Find the line with "Ground & Air" in the entries below, then reproduce it and every line after it down to and including the line with "Equipment (DME) | | |", exactly.
*** Opening Data provided ***
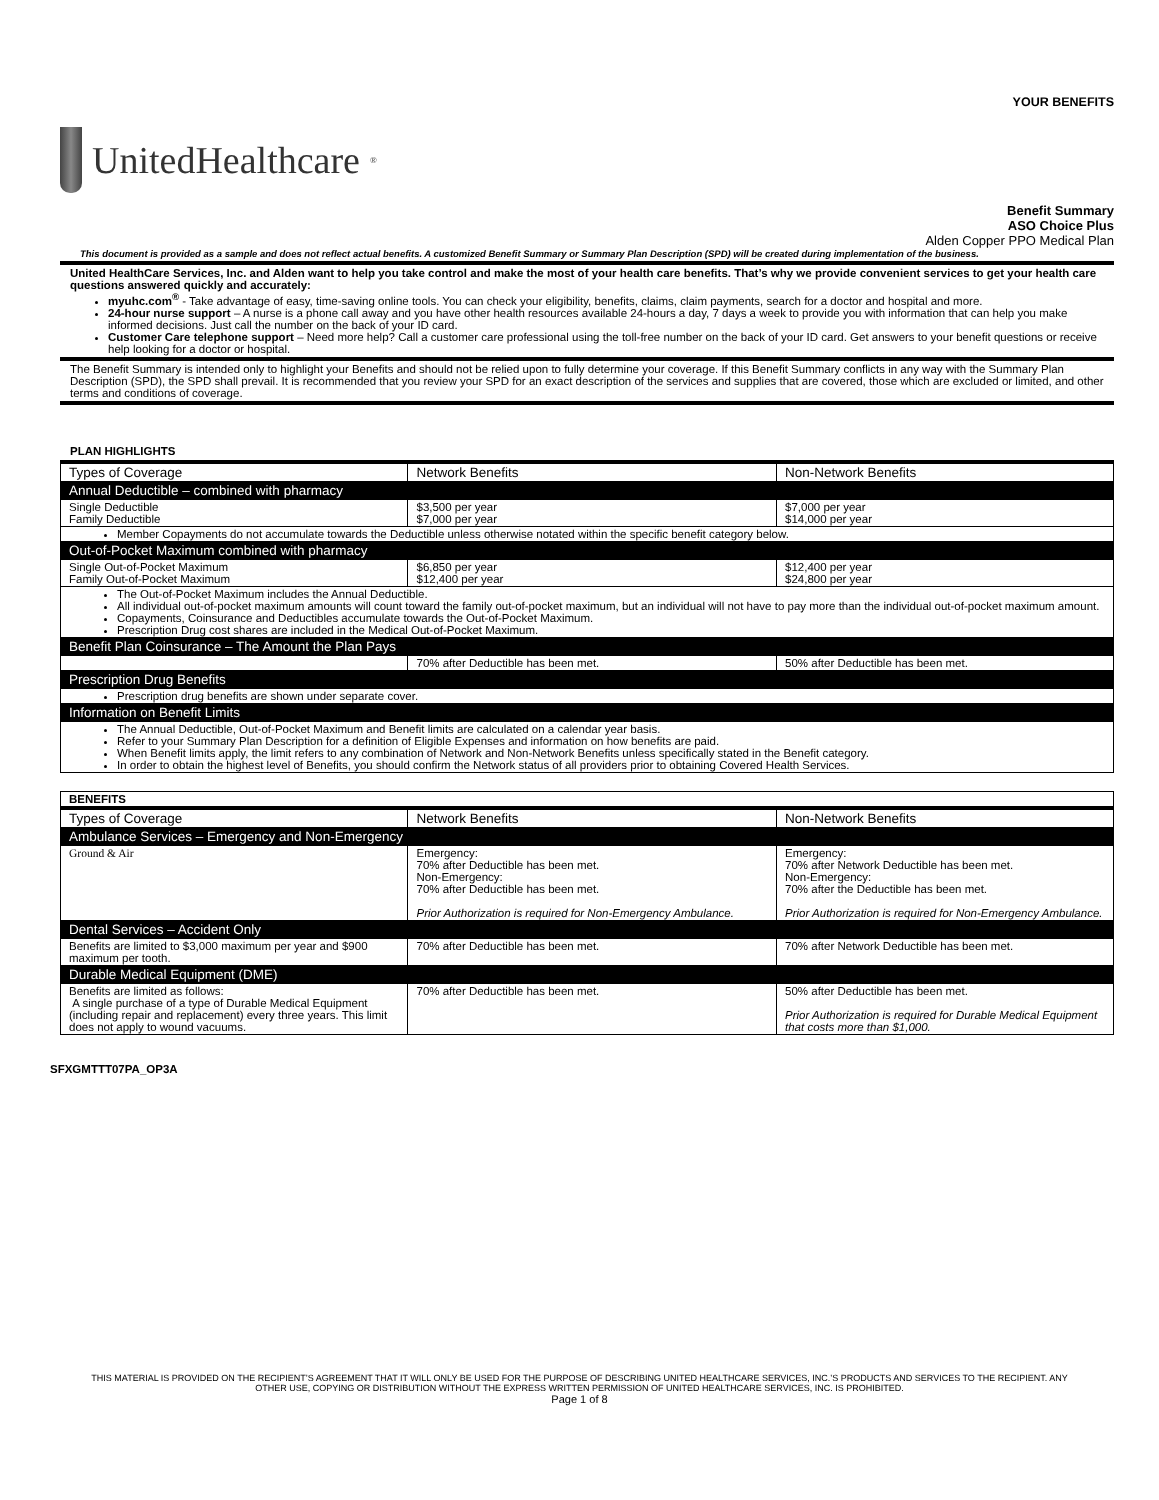YOUR BENEFITS
UnitedHealthcare<sup>®</sup>
Benefit Summary
ASO Choice Plus
Alden Copper PPO Medical Plan
This document is provided as a sample and does not reflect actual benefits. A customized Benefit Summary or Summary Plan Description (SPD) will be created during implementation of the business.
United HealthCare Services, Inc. and Alden want to help you take control and make the most of your health care benefits. That’s why we provide convenient services to get your health care questions answered quickly and accurately:
myuhc.com<sup>®</sup> - Take advantage of easy, time-saving online tools. You can check your eligibility, benefits, claims, claim payments, search for a doctor and hospital and more.
24-hour nurse support – A nurse is a phone call away and you have other health resources available 24-hours a day, 7 days a week to provide you with information that can help you make informed decisions. Just call the number on the back of your ID card.
Customer Care telephone support – Need more help? Call a customer care professional using the toll-free number on the back of your ID card. Get answers to your benefit questions or receive help looking for a doctor or hospital.
The Benefit Summary is intended only to highlight your Benefits and should not be relied upon to fully determine your coverage. If this Benefit Summary conflicts in any way with the Summary Plan Description (SPD), the SPD shall prevail. It is recommended that you review your SPD for an exact description of the services and supplies that are covered, those which are excluded or limited, and other terms and conditions of coverage.
PLAN HIGHLIGHTS
| Types of Coverage | Network Benefits | Non-Network Benefits |
| --- | --- | --- |
| Annual Deductible – combined with pharmacy | | |
| Single Deductible Family Deductible | $3,500 per year $7,000 per year | $7,000 per year $14,000 per year |
| Member Copayments do not accumulate towards the Deductible unless otherwise notated within the specific benefit category below. | | |
| Out-of-Pocket Maximum combined with pharmacy | | |
| Single Out-of-Pocket Maximum Family Out-of-Pocket Maximum | $6,850 per year $12,400 per year | $12,400 per year $24,800 per year |
| The Out-of-Pocket Maximum includes the Annual Deductible. All individual out-of-pocket maximum amounts will count toward the family out-of-pocket maximum, but an individual will not have to pay more than the individual out-of-pocket maximum amount. Copayments, Coinsurance and Deductibles accumulate towards the Out-of-Pocket Maximum. Prescription Drug cost shares are included in the Medical Out-of-Pocket Maximum. | | |
| Benefit Plan Coinsurance – The Amount the Plan Pays | | |
| | 70% after Deductible has been met. | 50% after Deductible has been met. |
| Prescription Drug Benefits | | |
| Prescription drug benefits are shown under separate cover. | | |
| Information on Benefit Limits | | |
| The Annual Deductible, Out-of-Pocket Maximum and Benefit limits are calculated on a calendar year basis. Refer to your Summary Plan Description for a definition of Eligible Expenses and information on how benefits are paid. When Benefit limits apply, the limit refers to any combination of Network and Non-Network Benefits unless specifically stated in the Benefit category. In order to obtain the highest level of Benefits, you should confirm the Network status of all providers prior to obtaining Covered Health Services. | | |
| BENEFITS | | |
| --- | --- | --- |
| Types of Coverage | Network Benefits | Non-Network Benefits |
| Ambulance Services – Emergency and Non-Emergency | | |
| Ground & Air | Emergency: 70% after Deductible has been met. Non-Emergency: 70% after Deductible has been met. Prior Authorization is required for Non-Emergency Ambulance. | Emergency: 70% after Network Deductible has been met. Non-Emergency: 70% after the Deductible has been met. Prior Authorization is required for Non-Emergency Ambulance. |
| Dental Services – Accident Only | | |
| Benefits are limited to $3,000 maximum per year and $900 maximum per tooth. | 70% after Deductible has been met. | 70% after Network Deductible has been met. |
| Durable Medical Equipment (DME) | | |
| Benefits are limited as follows: A single purchase of a type of Durable Medical Equipment (including repair and replacement) every three years. This limit does not apply to wound vacuums. | 70% after Deductible has been met. | 50% after Deductible has been met. Prior Authorization is required for Durable Medical Equipment that costs more than $1,000. |
SFXGMTTT07PA_OP3A
THIS MATERIAL IS PROVIDED ON THE RECIPIENT’S AGREEMENT THAT IT WILL ONLY BE USED FOR THE PURPOSE OF DESCRIBING UNITED HEALTHCARE SERVICES, INC.’S PRODUCTS AND SERVICES TO THE RECIPIENT. ANY
OTHER USE, COPYING OR DISTRIBUTION WITHOUT THE EXPRESS WRITTEN PERMISSION OF UNITED HEALTHCARE SERVICES, INC. IS PROHIBITED.
Page 1 of 8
*** Closing Data provided ***
## Solved exercise
| Ground & Air | Emergency: 70% after Deductible has been met. Non-Emergency: 70% after Deductible has been met. Prior Authorization is required for Non-Emergency Ambulance. | Emergency: 70% after Network Deductible has been met. Non-Emergency: 70% after the Deductible has been met. Prior Authorization is required for Non-Emergency Ambulance. |
| Dental Services – Accident Only | | |
| Benefits are limited to $3,000 maximum per year and $900 maximum per tooth. | 70% after Deductible has been met. | 70% after Network Deductible has been met. |
| Durable Medical Equipment (DME) | | |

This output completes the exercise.